Source document:
Date Posted: 1/23/2025

When provided with vast amounts of information, contemporary artificial intelligence (AI )models can pass the bar exam, beat the world's best Go player and generate photorealistic images. Unlike humans, however, the technology still struggles to work through novel problems when given little starting data. 

In 2019, French software engineer François Chollet highlighted this weakness by challenging the computer science community to create models that could solve a series of simple visual puzzles. His Abstraction and Reasoning Corpus for Artificial General Intelligence (ARC-AGI) problem set includes hundreds of concepts and serves as a benchmark to measure how well AI systems work "on the fly" to generalize and solve novel problems using few examples. After five years of hacking, the $1 million prize for a model that can score at least 85% is still unclaimed.

Now, a team from Cornell led by Kevin Ellis, assistant professor of computer science in the Cornell Ann S. Bowers College of Computing and Information Science, has developed a set of AI models that together, solve about 56% of the problems – scoring within 4 percentage points of the average human.

Entries supplied:
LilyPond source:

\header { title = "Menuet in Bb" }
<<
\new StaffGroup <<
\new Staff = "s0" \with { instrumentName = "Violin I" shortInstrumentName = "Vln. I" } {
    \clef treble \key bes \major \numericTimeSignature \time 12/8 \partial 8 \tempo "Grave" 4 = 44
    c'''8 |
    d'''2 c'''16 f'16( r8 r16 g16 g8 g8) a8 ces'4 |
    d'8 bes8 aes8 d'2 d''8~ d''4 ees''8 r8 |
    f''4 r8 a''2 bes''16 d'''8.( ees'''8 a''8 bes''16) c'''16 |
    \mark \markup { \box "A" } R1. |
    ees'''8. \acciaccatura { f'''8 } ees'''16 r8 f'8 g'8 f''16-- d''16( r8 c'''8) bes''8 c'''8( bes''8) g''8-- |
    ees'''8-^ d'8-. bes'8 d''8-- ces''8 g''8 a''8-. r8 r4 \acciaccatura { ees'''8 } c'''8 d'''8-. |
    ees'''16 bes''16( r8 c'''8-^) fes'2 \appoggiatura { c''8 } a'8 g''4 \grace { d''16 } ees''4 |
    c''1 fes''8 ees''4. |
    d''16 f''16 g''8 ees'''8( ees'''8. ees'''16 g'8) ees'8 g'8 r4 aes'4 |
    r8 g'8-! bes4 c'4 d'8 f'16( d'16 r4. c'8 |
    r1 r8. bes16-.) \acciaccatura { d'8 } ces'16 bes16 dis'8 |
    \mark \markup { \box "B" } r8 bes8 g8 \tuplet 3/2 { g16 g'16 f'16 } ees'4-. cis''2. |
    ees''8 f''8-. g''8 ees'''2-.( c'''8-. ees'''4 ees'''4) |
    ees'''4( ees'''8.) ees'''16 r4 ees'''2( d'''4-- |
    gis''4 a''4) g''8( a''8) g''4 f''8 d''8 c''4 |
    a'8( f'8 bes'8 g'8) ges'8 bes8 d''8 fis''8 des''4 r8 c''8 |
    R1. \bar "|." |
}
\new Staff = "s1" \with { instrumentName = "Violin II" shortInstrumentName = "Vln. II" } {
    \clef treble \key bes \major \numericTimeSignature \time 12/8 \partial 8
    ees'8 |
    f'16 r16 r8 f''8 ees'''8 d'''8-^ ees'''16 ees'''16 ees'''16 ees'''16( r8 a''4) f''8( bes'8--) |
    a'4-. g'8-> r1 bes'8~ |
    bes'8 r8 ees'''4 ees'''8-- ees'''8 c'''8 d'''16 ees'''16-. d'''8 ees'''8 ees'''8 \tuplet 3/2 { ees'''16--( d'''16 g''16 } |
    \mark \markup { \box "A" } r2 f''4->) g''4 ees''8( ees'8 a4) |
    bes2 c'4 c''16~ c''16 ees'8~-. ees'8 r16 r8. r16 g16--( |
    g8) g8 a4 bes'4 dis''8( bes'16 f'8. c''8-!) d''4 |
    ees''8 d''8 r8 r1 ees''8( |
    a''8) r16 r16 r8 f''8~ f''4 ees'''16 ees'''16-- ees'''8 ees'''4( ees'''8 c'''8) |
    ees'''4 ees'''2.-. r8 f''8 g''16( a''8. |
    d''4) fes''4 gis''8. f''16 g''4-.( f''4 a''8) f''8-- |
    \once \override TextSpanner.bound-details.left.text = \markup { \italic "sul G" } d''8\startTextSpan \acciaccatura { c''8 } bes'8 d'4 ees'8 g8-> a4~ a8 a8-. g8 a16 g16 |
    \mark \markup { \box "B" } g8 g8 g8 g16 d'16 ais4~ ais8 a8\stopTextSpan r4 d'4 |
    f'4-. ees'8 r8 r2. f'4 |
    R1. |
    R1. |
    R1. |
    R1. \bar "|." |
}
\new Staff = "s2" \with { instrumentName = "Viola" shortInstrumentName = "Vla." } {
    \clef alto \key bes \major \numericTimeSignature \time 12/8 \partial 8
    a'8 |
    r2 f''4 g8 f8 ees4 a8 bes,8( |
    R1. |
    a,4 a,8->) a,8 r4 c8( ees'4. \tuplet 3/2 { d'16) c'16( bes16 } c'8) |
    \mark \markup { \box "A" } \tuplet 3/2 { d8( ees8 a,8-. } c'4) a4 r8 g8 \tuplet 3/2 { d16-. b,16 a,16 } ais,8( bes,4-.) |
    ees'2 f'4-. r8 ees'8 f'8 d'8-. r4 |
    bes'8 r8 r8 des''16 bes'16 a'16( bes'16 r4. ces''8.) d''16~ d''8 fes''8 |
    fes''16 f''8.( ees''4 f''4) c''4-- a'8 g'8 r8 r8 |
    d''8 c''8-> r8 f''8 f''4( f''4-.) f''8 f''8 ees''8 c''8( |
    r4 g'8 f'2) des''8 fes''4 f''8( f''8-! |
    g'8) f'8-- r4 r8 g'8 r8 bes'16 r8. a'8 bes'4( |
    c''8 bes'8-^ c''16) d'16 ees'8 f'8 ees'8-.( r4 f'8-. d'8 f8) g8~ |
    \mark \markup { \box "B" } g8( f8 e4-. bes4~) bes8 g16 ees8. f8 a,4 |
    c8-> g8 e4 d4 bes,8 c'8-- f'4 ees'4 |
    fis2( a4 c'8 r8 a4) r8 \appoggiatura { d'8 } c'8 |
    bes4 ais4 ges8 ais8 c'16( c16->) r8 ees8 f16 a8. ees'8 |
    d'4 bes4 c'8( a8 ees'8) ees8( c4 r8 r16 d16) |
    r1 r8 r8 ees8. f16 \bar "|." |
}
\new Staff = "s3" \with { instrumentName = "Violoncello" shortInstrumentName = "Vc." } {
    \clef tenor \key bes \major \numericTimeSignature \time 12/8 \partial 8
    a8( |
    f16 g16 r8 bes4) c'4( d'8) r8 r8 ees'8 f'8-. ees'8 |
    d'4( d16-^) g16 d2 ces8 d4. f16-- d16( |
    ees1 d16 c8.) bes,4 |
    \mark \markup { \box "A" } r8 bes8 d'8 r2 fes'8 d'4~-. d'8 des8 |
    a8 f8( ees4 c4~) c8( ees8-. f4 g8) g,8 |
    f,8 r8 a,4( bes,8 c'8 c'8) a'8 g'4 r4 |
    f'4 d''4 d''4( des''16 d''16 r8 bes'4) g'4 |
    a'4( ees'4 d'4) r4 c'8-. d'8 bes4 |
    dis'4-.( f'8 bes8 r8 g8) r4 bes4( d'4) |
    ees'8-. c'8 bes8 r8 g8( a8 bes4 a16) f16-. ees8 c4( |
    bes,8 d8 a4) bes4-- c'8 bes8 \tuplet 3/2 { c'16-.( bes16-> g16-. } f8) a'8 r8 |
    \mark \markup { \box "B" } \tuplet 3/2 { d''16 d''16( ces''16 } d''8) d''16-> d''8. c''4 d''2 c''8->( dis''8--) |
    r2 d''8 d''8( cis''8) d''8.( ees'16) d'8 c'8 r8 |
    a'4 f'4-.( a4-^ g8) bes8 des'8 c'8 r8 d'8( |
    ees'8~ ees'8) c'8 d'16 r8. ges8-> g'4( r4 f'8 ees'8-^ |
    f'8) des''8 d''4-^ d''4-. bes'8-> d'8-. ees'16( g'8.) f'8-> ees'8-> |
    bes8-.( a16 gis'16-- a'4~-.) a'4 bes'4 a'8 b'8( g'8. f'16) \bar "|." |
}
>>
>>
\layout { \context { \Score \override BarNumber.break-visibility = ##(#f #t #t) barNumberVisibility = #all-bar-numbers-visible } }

What the exercise asks:
Output the passage of the AI reasoning article starting at "Date Posted: 1/23/2025" and ending at "is still unclaimed.", copied word for word. This data was drawn from a separate source.

Written reply:
Date Posted: 1/23/2025

When provided with vast amounts of information, contemporary artificial intelligence (AI )models can pass the bar exam, beat the world's best Go player and generate photorealistic images. Unlike humans, however, the technology still struggles to work through novel problems when given little starting data. 

In 2019, French software engineer François Chollet highlighted this weakness by challenging the computer science community to create models that could solve a series of simple visual puzzles. His Abstraction and Reasoning Corpus for Artificial General Intelligence (ARC-AGI) problem set includes hundreds of concepts and serves as a benchmark to measure how well AI systems work "on the fly" to generalize and solve novel problems using few examples. After five years of hacking, the $1 million prize for a model that can score at least 85% is still unclaimed.